Common candidates: transactional emails, report generation, image processing, bulk imports, periodic cleanups, webhook fan-out, ML feature computation.
Queue technologies compared
You will be asked "which queue would you use." There is no single correct answer, but there is a wrong way to answer: naming one tool with no justification. The right approach is to map the requirement (ordering, throughput, durability, fan-out) to the tool. Below is the shortlist most interviewers expect you to know cold.
| Broker | Model | Strengths | Weak spots |
|---|---|---|---|
| RabbitMQ | AMQP, push-based | Mature, rich routing, per-message ack | Throughput ceiling around 50k msg/s per node |
| Redis Streams / Lists | In-memory pull | Sub-millisecond latency, simple | Durability tied to RDB/AOF config |
| Kafka | Append-only log | High throughput, replay, partition ordering | Heavy ops, no per-message ack semantics |
| AWS SQS | Managed pull | Zero ops, visibility timeout, DLQ built-in | At-least-once only, no FIFO except SQS FIFO |
| Google Cloud Tasks | Managed push | HTTP target, scheduled dispatch | Lower throughput than Pub/Sub |
| Azure Service Bus | AMQP managed | Sessions, dead-lettering, transactions | Latency higher than Redis-based options |
The rule of thumb interviewers like to hear: Kafka for streaming and replay, RabbitMQ or SQS for task queues, Redis-backed brokers (Sidekiq, RQ, BullMQ) when latency matters more than durability guarantees. If you say "Kafka for password reset emails" you have just lost the round — Kafka's strengths (replay, partitions, ordering) are wasted on one-off transactional work.

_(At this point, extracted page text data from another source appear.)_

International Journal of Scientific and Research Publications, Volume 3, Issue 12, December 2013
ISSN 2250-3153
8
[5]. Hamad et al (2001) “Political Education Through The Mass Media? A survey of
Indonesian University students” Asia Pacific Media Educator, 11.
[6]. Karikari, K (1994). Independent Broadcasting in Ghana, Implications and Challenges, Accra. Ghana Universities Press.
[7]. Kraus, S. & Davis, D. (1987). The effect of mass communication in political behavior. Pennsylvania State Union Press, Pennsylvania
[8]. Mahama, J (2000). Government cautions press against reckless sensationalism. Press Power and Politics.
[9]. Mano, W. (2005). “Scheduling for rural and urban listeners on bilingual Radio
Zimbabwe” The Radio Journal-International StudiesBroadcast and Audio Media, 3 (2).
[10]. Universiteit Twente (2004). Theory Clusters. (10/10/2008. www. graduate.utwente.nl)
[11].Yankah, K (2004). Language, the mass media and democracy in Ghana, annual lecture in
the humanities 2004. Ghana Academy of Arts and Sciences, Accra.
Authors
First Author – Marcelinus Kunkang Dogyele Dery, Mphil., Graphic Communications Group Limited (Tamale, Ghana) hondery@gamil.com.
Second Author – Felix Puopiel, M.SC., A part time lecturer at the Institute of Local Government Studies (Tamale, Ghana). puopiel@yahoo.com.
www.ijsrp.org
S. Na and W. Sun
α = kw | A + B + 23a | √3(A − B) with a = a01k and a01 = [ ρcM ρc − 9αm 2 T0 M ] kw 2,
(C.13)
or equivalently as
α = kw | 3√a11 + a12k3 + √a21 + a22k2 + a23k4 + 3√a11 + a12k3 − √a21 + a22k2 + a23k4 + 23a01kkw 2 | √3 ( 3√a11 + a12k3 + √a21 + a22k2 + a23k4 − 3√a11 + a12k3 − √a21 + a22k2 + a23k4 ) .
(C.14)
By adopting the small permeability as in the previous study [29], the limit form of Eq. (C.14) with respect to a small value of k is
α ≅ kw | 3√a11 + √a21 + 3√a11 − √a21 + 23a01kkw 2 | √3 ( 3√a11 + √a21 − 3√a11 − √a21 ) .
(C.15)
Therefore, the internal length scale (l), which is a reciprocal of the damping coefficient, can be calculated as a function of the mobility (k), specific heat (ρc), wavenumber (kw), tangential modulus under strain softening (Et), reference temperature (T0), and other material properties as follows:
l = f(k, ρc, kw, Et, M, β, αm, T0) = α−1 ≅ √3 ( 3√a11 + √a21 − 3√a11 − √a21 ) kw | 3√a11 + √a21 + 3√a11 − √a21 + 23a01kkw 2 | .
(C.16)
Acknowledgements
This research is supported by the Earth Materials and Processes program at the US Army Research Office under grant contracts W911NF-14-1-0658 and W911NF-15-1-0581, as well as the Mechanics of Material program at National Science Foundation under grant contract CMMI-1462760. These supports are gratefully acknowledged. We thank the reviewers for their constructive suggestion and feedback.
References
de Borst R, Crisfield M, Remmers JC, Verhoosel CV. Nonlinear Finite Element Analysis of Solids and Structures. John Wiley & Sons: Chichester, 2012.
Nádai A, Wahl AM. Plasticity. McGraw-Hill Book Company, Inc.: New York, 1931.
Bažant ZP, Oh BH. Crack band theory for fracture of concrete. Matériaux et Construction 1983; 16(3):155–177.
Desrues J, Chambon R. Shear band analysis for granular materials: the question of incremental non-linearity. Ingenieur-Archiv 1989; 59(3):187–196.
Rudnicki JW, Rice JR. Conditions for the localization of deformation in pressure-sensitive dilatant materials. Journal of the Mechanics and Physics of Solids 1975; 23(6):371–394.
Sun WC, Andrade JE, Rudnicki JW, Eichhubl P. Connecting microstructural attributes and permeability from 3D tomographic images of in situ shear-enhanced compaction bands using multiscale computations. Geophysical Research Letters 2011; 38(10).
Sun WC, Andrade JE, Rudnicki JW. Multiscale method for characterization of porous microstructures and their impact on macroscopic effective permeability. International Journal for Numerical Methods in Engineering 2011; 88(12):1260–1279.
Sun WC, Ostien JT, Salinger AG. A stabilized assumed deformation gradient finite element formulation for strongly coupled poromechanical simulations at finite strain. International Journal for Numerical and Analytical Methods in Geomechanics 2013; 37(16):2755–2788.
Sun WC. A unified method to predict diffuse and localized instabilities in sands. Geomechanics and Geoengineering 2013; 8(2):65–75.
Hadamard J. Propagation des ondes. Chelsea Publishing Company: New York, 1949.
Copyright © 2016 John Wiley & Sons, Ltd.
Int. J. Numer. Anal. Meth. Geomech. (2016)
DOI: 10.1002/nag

A question that trips junior candidates: "Is Kafka a message queue?" The honest answer is no — it is a distributed log. Consumers track their own offsets, messages are not removed on consume, and there is no per-message acknowledgement.
Worker patterns
The worker is the process that drains the queue. Two patterns matter.
Pull-based workers poll the broker. This is what Sidekiq, RQ, Celery, and BullMQ do. The worker controls its own concurrency and backpressure. You can scale by running more worker processes, and the broker is largely passive.
# Simplified pull loop
while not shutdown:
job = queue.reserve(timeout=5)
if not job:
continue
try:
process(job.payload)
job.ack()
except Exception as exc:
job.nack(requeue=should_retry(exc))Push-based workers are dispatched to by the broker. RabbitMQ with basic.consume, Google Cloud Tasks hitting an HTTP endpoint, or AWS SQS with event source mapping into Lambda. The broker decides when and where to deliver, which makes autoscaling easier but means you lose some local control over concurrency.
Either way, the interviewer will probe concurrency. Workers run N concurrent jobs per process (Sidekiq default 10, Celery default CPU count), scaled by process count. Tune N based on whether jobs are I/O-bound or CPU-bound: for I/O-bound work push N to 25-50; for CPU-bound work keep N close to core count or you will thrash.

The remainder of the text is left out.